Unabhängig davon bleiben die US-Preise der betroffenen Medikamente im internationalen Vergleich auf einem hohen Niveau. Eine Monatspackung Entresto kostet beispielsweise in Deutschland für Selbstzahler 138 Euro, womit sie weiterhin nur rund halb so teuer wie in Amerika sein wird.

Die Preisnachlässe gelten zudem nicht für private Krankenversicherungen in den USA. Diese dürften nun aber, so vermutet man in der Branche, einen grossen Anreiz haben, um ihrerseits auf niedrigere Preise zu pochen.

Die US-Regierung wird bis Anfang Februar bis zu 15 weitere Medikamente auswählen, die Gegenstand der nächsten Preisrunde sein sollen. Danach werden sich Jahr für Jahr weitere Präparate dazugesellen.

Obschon die Branche damit die Preise für eine wachsende Zahl von Präparaten auch in den USA nicht mehr ohne staatliche Einmischung bestimmen kann, halten die meisten Marktbeobachter die Folgen für die Medikamentenhersteller für verkraftbar.

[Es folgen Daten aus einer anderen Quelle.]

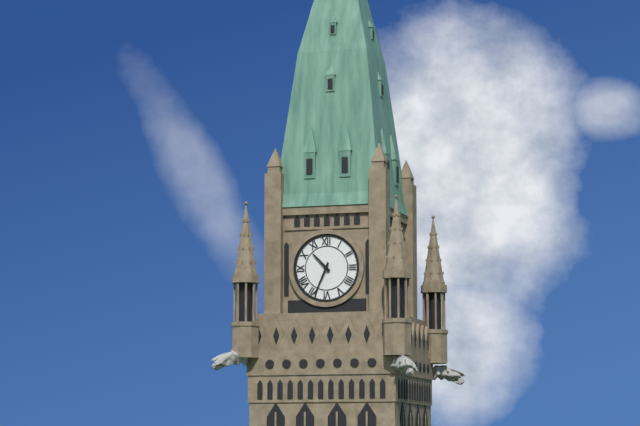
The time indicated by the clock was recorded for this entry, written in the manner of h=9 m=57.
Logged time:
h=10 m=34
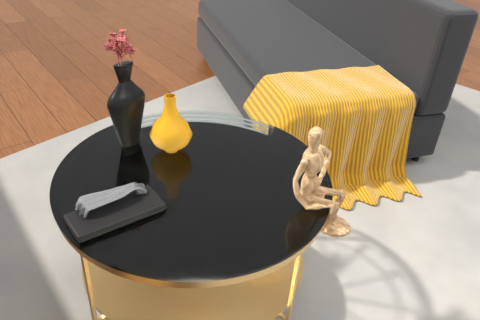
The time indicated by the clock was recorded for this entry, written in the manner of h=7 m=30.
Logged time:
h=11 m=51
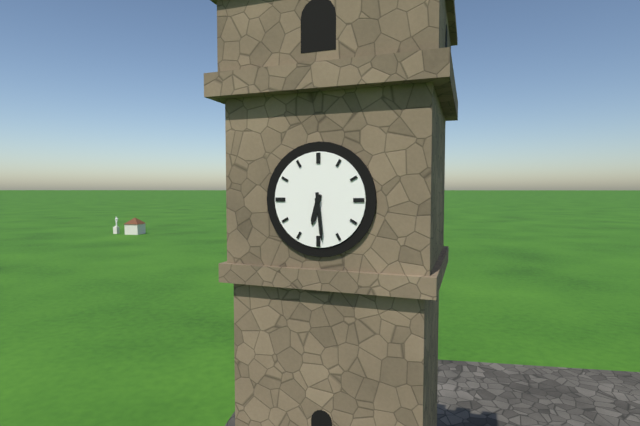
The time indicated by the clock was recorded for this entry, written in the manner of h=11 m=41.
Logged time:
h=6 m=29
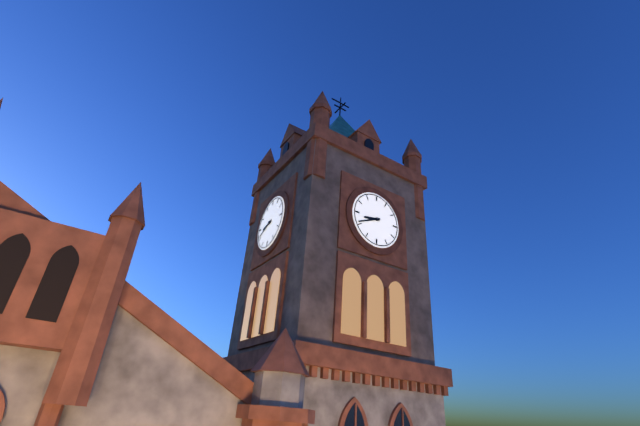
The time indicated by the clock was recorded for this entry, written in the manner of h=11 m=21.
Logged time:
h=8 m=41
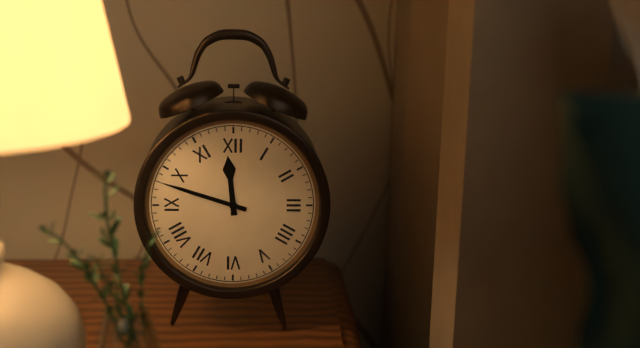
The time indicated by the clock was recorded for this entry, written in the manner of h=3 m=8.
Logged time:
h=11 m=48
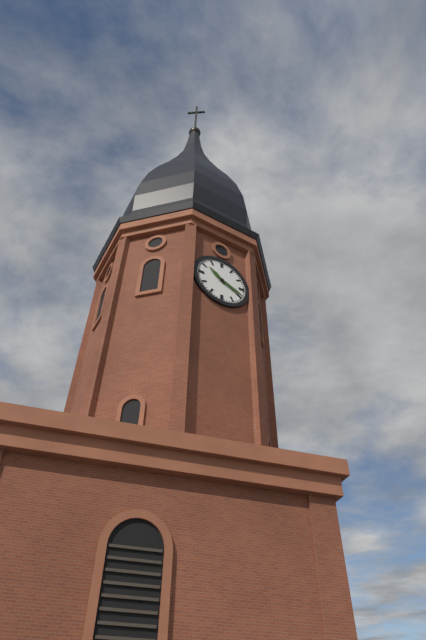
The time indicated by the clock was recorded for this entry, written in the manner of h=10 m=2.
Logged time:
h=10 m=19
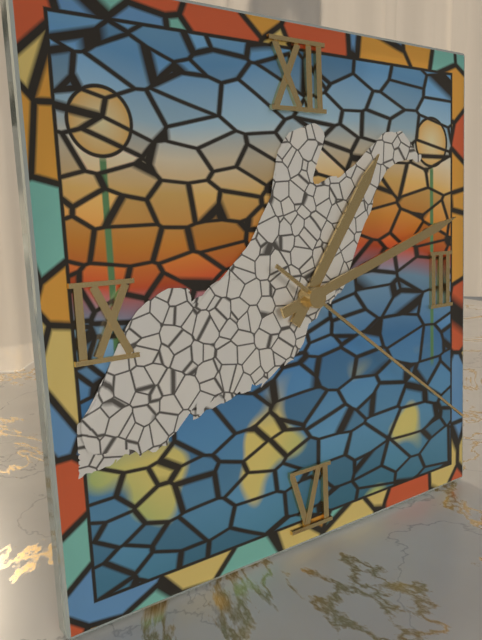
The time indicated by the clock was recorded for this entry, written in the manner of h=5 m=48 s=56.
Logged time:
h=1 m=12 s=21
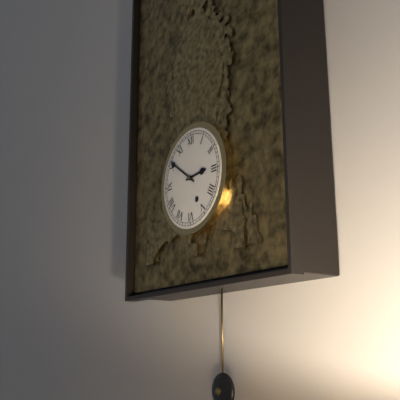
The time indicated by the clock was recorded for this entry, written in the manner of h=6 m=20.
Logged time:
h=2 m=51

Dies hängt damit zusammen, dass die Bestimmungen der IRA nur auf Produkte abzielen, die schon länger erhältlich sind. Viele von ihnen stehen ohnehin kurz vor dem Verlust des Patentschutzes.

Bei Entresto ist dies beispielsweise ab Mitte kommenden Jahres der Fall. Damit dürften auch Generika für eine Erosion des Umsatzes dieses Medikaments sorgen.

Entresto war für Novartis in den vergangenen Jahren das umsatzstärkste Produkt. Es brachte dem Konzern allein in der ersten Hälfte dieses Jahres fast 4 Milliarden Dollar ein.